The Merck doesn’t give LD50s for silver chloride, nor does it say Poisonous! the way it does for silver cyanide (pretty obvious, that one) or silver nitrate.

It also says (under the entry for silver) that “Does not cause serious toxic manifestations … Many silver salts are irritating to skin, mucous membranes.”

I can personally attest to the fact that silver chloride is not particularly toxic, as I work with it on a fairly regular basis. It is highly insoluble in most everything, and therefore has limited ability to interact with you. Its most common reaction is to reduce to silver metal either under the action of a reducing agent or light.

Also, given the common use of silver iodide, a very closely related compound, as a therapeutic agent and for seeding clouds to make it rain, I would guess that the toxicity is pretty low.

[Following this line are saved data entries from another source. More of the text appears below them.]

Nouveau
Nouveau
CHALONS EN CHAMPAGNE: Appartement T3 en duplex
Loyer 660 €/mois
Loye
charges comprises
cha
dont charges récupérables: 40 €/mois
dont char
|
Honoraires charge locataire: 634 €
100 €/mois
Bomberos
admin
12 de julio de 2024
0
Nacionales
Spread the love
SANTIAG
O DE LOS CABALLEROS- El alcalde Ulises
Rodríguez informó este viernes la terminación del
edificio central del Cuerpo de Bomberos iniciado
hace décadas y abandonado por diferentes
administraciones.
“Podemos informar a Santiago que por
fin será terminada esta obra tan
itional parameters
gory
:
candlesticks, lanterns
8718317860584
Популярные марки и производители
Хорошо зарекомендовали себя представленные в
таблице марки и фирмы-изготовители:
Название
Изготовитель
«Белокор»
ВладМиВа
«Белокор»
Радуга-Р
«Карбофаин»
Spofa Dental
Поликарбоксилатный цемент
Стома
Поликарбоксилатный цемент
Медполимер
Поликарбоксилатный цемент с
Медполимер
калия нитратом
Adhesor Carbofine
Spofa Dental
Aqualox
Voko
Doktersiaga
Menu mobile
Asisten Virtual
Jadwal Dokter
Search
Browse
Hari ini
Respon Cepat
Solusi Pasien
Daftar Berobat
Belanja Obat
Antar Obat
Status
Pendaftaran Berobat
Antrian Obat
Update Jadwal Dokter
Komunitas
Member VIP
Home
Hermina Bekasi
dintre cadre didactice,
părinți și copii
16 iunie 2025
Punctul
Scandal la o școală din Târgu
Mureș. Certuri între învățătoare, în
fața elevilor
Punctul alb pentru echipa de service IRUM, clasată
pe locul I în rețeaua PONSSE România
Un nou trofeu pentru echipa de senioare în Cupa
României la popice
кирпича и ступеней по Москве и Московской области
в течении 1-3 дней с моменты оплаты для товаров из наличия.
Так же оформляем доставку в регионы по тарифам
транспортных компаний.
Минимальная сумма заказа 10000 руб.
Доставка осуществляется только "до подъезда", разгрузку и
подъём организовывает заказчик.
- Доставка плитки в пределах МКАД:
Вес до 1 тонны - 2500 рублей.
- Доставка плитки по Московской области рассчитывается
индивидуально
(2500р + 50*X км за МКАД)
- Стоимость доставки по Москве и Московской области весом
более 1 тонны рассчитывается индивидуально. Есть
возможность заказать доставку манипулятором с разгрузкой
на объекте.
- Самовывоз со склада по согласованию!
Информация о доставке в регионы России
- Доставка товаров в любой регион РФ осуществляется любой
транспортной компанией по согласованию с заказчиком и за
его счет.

It’s hard to know what warnings to take seriously as my bottle of sand keeps warning me that sand is a suspected carcinogen and may cause suffocation.


I guess that’s all well and good, but none of you seem SURE that the said combination does not produce a carcinogen. And Tyler, I don’t think you understand: my mom is so obsessed with the silver butter platter that the only other way she would allow me to obtain my butter would be straight from the… what do you call those things butter comes in? I wonder if they sell salted butter in those little mini-packets you find in restaraunts. I suppose that would be wasteful, though. All that plastic just because little old me wants salted butter on his toast.

If silver chloride were a known or suspected carcinogen, there would be warning labels out the wazoo on it. Clearly it was not, at the time my copy of the Merck was printed, because they are quite careful to label such things.

Does that mean it can’t possibly cause cancer? No, it doesn’t. If you’re looking for guarantees, you’re looking in the wrong place.